What is asked: Pull out every line in the rows below that contains the word "label", and copy each one in full. Case counts.

Provided data:

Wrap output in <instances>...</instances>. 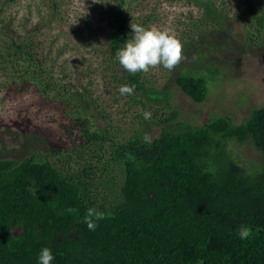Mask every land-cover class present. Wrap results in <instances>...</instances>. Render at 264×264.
<instances>
[{
  "label": "trees",
  "instance_id": "1",
  "mask_svg": "<svg viewBox=\"0 0 264 264\" xmlns=\"http://www.w3.org/2000/svg\"><path fill=\"white\" fill-rule=\"evenodd\" d=\"M193 1L206 9L202 32L209 19L214 28L228 19L214 0ZM243 1L256 32L248 31L249 41L264 45L263 0ZM128 2L109 0L104 9L110 83L119 94L134 85L131 106H145V96L171 111L148 119L143 109L127 135L88 87L57 77L39 44L15 35L0 8V90L40 97L66 120L67 133L54 160L35 150L0 158V264H37L43 247L52 264H264V106L240 124L227 116L200 126L180 120L168 94L154 93L144 72L129 73L115 59L131 32ZM211 80L184 70L175 82L202 103ZM153 127L159 132L151 136ZM232 144L250 145L259 159L238 161ZM90 209L94 230L85 222ZM241 224L252 231L243 241Z\"/></svg>",
  "mask_w": 264,
  "mask_h": 264
},
{
  "label": "rangeland",
  "instance_id": "2",
  "mask_svg": "<svg viewBox=\"0 0 264 264\" xmlns=\"http://www.w3.org/2000/svg\"><path fill=\"white\" fill-rule=\"evenodd\" d=\"M52 1L0 0L1 19L10 25L11 31L13 28L15 35L33 37L57 77L88 87L99 99V107L114 124H120L124 134L138 125L137 116L143 109L148 119L157 110L169 116L171 109L166 108V103L144 96L145 106H131L128 95L119 94L111 85L104 67L103 35L108 27L104 9L109 0H57L56 11ZM214 1L218 8L228 11V19L220 28L212 27L209 19L205 32L199 26L206 19V9L193 0L128 2L130 25L165 30L180 40L183 46L180 62L171 70L161 65L151 67L144 72V81L154 93L168 94L172 106L180 112V120L194 126L221 116L240 124L253 109L264 106V45L249 41L248 31L256 32L248 22L251 20L248 8L243 0ZM184 70L212 76L204 102H194L177 86L176 78ZM65 123L40 97L0 90V158L18 159L35 150L45 156L51 152L54 160L62 155L61 143L67 136ZM158 132L159 128L153 127L151 136ZM230 149L241 162H254L260 157L250 145L232 144Z\"/></svg>",
  "mask_w": 264,
  "mask_h": 264
},
{
  "label": "clouds",
  "instance_id": "3",
  "mask_svg": "<svg viewBox=\"0 0 264 264\" xmlns=\"http://www.w3.org/2000/svg\"><path fill=\"white\" fill-rule=\"evenodd\" d=\"M131 32L116 53L115 59L129 73L148 72L151 67L158 65L171 70L182 59V44L178 38L168 31L158 28H146L141 25H130ZM121 94H131L134 85H122ZM93 210H89L85 222L89 229L94 230L96 224L89 220ZM240 240L248 239L251 228L241 224L236 230ZM55 259L51 248L43 247L37 256V264H52Z\"/></svg>",
  "mask_w": 264,
  "mask_h": 264
}]
</instances>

Correct output:
  "label": "trees",
  "label": "rangeland",
  "label": "clouds",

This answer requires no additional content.